I think there is no doubt in anyone's mind about your opinion of my competence. Can we dispense with the theatrics and just have a discussion of substance rather than playing to the gallery?

You excel at what is the Dominion equivalent of S-3 work (operations). This is how to accomplish a goal (e.g. winning tournament games or maximizing your rating) with the tools at your disposal. Properly speaking this is the application of strategy.

My inclinations, training, and experience is more with strategy proper. This has always been in both military and game contexts been an esoteric subject that is distinct from application. In chess, this is typically the composition and problem community. In the military this is typically special groups attached to the service head or high level special commands.

Getting to the sort of generalized evaluation function your post is looking at in the other thread has historically run straight through edge case territory and pondering obscure issues. E.g. Nunn did a lot of work with obscure chess end games that show up in < 1/10,000 high level games, but his compositional work resulted in both improvements to human and AI play.

Ruminating on obscure cases is very common method to clarify thinking about the game, long before you can deal with Nash equilibria outside of brute force calculations you need a good framework of how to value things. Thinking about when Nav is better than alternatives (Silver, Chancellor, Militia, Cutpurse, Scout, etc.) is precisely the sort of compositional problem that has previously worked out to advancement of formal theory in many other fields.

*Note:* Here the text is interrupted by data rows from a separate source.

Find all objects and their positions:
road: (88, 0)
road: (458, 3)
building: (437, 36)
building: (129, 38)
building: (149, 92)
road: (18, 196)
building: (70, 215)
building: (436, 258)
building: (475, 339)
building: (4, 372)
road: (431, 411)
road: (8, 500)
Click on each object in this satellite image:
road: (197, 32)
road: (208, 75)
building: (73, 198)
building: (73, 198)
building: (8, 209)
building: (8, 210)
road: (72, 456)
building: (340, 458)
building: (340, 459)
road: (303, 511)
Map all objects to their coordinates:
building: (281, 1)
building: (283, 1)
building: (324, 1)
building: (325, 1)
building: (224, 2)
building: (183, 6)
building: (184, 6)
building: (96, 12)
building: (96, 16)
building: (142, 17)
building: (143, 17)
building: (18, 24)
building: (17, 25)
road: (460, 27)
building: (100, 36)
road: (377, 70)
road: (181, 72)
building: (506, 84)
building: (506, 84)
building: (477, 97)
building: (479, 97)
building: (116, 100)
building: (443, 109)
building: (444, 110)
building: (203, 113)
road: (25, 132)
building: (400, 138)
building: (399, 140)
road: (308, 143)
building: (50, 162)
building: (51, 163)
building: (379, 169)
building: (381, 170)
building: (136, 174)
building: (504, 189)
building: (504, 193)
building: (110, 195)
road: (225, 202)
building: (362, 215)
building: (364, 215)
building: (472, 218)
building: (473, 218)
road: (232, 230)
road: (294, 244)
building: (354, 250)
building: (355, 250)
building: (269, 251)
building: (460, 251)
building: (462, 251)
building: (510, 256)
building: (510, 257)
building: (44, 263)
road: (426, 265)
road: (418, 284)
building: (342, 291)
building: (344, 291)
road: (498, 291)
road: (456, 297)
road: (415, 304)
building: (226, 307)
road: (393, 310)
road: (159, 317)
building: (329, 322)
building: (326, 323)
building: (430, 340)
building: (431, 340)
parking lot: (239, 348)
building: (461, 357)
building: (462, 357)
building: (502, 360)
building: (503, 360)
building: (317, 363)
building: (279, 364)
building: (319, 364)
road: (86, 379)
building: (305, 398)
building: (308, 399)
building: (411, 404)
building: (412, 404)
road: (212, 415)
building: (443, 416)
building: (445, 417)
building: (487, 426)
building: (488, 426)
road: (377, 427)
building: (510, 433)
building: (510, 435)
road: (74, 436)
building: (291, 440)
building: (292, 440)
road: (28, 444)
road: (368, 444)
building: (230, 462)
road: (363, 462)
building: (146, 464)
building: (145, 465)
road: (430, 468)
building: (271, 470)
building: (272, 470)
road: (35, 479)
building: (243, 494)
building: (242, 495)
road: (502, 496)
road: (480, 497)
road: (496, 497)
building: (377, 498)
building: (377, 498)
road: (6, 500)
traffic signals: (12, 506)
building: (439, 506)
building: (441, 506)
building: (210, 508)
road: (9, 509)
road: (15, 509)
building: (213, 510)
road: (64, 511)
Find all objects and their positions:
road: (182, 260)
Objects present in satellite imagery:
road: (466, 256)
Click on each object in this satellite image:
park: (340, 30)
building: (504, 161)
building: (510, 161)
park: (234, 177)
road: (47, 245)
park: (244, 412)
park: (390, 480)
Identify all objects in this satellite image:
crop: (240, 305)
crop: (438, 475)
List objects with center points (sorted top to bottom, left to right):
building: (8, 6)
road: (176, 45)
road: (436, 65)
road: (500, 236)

I have never made any bones about my methodology being a slow and inefficient way to become good at winning, though I would note that reading anything on these boards is likely to be of limited utility with very high diminishing returns compared to just playing the game. All I ask is that people stop posting again and again "this is too trivial" in threads where the title, OP, and most of the posts already acknowledge that. I doubt I will be the one that turns ruminations into formalism, but I would not mind being part of a community where those types of ruminations can happen.